2 Replies Latest reply on Jan 3, 2011 9:33 AM by himanshu.gautam

    Formulas for run time

    ryta1203

      Is there a reason the formulas from the old Stream Programming Guide are no longer in the new OpenCL programming guide?

      I'm assuming that LDS has changed quite a bit since then? No? Yes?

      For instance, DCT has 9 LDS accesses. Is it still calculated the same way?

      Can someone point me to the 5870 docs?

        • Formulas for run time
          ryta1203

          None of the 68 people who have viewed this thread know? Bummer.

          BTW, I found the 5870 docs that talk about LDS, it appears that it's the same as the 3870, at least for calculating latency as described in the Stream Programming Guide (not OpenCL Prog. Guide)?
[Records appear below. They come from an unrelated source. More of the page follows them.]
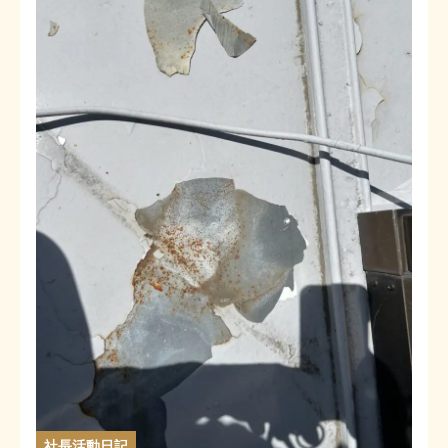
社長活動日記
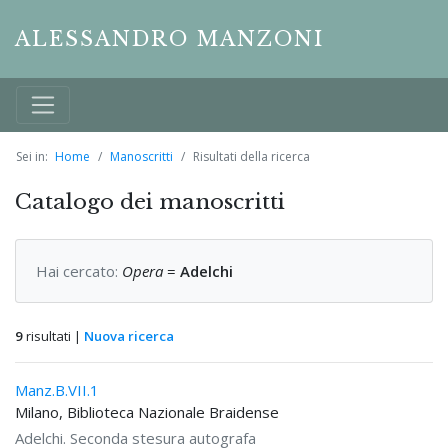
ALESSANDRO MANZONI
Sei in:
Home
Manoscritti
Risultati della ricerca
Catalogo dei manoscritti
Hai cercato:
Opera
=
Adelchi
9
risultati |
Nuova ricerca
Manz.B.VII.1
Milano, Biblioteca Nazionale Braidense
Adelchi. Seconda stesura autografa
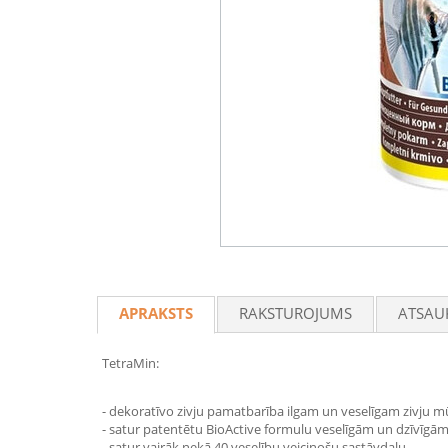
APRAKSTS
RAKSTUROJUMS
ATSAU
TetraMin:
- dekoratīvo zivju pamatbarība ilgam un veselīgam zivju 
- satur patentētu BioActive formulu veselīgām un dzīvīgām
- satur vairāk nekā 40 veselību veicinošu sastāvdaļu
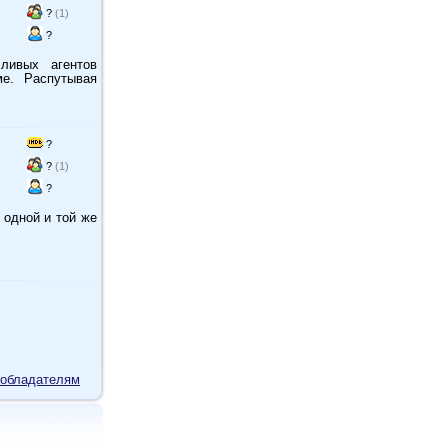
?
(1)
?
ливых агентов
е. Распутывая
?
?
(1)
?
одной и той же
обладателям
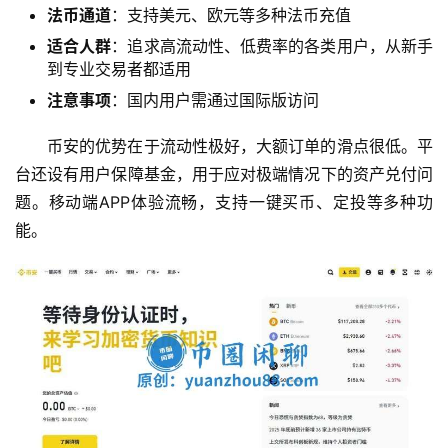
法币通道
：支持美元、欧元等多种法币充值
适合人群
：追求高流动性、低费率的各类用户，从新手
到专业交易者都适用
注意事项
：国内用户需通过国际版访问
币安的优势在于流动性极好，大额订单的滑点很低。平
台还设有用户保障基金，用于应对极端情况下的资产兑付问
题。移动端APP体验流畅，支持一键买币、定投等多种功
能。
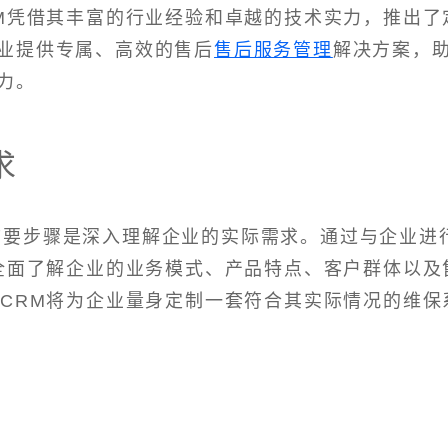
RM凭借其丰富的行业经验和卓越的技术实力，推出了
业提供专属、高效的售后
售后服务管理
解决方案，
力。
求
的首要步骤是深入理解企业的实际需求。通过与企业进
将全面了解企业的业务模式、产品特点、客户群体以及
5CRM将为企业量身定制一套符合其实际情况的维保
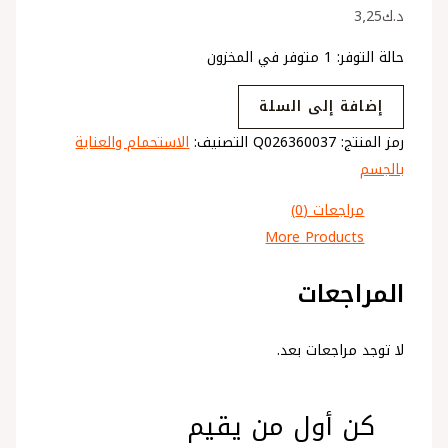
د.ك
3٫25
حالة التوفر:
1 متوفر في المخزون
إضافة إلى السلة
رمز المنتج:
Q026360037
التصنيف:
الاستحمام والعناية
بالجسم
مراجعات (0)
More Products
المراجعات
لا توجد مراجعات بعد.
كن أول من يقيم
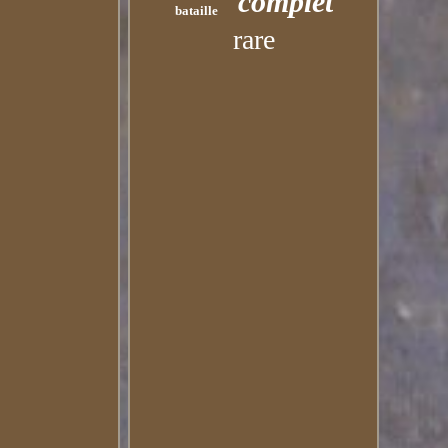
complet
bataille
rare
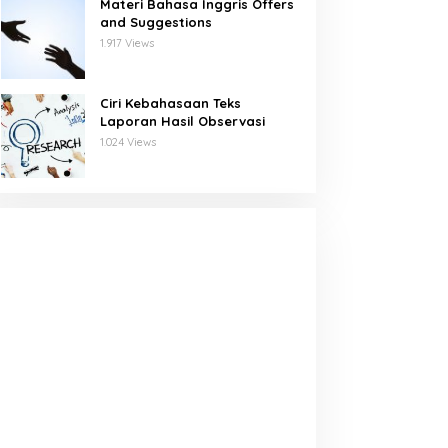
Materi Bahasa Inggris Offers
and Suggestions
1.917 Views
Ciri Kebahasaan Teks
Laporan Hasil Observasi
1.024 Views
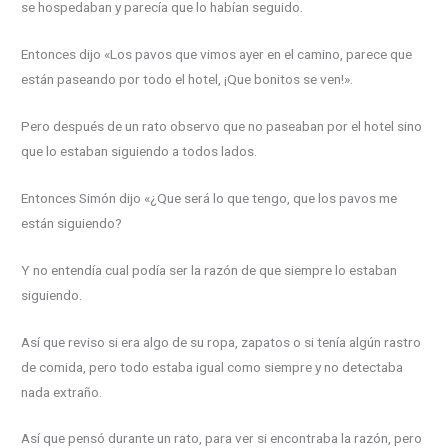
se hospedaban y parecía que lo habían seguido.
Entonces dijo «Los pavos que vimos ayer en el camino, parece que
están paseando por todo el hotel, ¡Que bonitos se ven!».
Pero después de un rato observo que no paseaban por el hotel sino
que lo estaban siguiendo a todos lados.
Entonces Simón dijo «¿Que será lo que tengo, que los pavos me
están siguiendo?
Y no entendía cual podía ser la razón de que siempre lo estaban
siguiendo.
Así que reviso si era algo de su ropa, zapatos o si tenía algún rastro
de comida, pero todo estaba igual como siempre y no detectaba
nada extraño.
Así que pensó durante un rato, para ver si encontraba la razón, pero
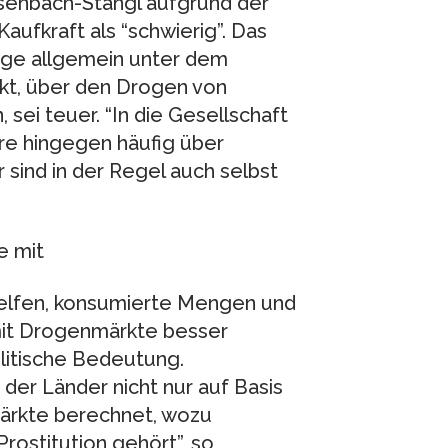
isenbach-Stangl aufgrund der
aufkraft als “schwierig”. Das
iege allgemein unter dem
kt, über den Drogen von
sei teuer. “In die Gesellschaft
re hingegen häufig über
 sind in der Regel auch selbst
e mit
elfen, konsumierte Mengen und
it Drogenmärkte besser
litische Bedeutung.
er Länder nicht nur auf Basis
 Märkte berechnet, wozu
ostitution gehört”, so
            • Formulas for run time
              himanshu.gautam

              In openCL the LDS had to be emulated using global memory for 4xxx devices.

              In 5xxx devices the LDS was changed in a way to confirm to the properties set by openCL spec, so performance was boosted by using LDS.

              One of the improvements in Cayman is more efficiently moving data into the LDS from memory. In Cypress, moving data into the LDS takes a memory instruction and an ALU instruction. Data must first be loaded from memory into the register files and then subsequently moved from the register files into the LDS. Cayman can directly fetch from memory into the LDS, eliminating the ALU instruction altogether.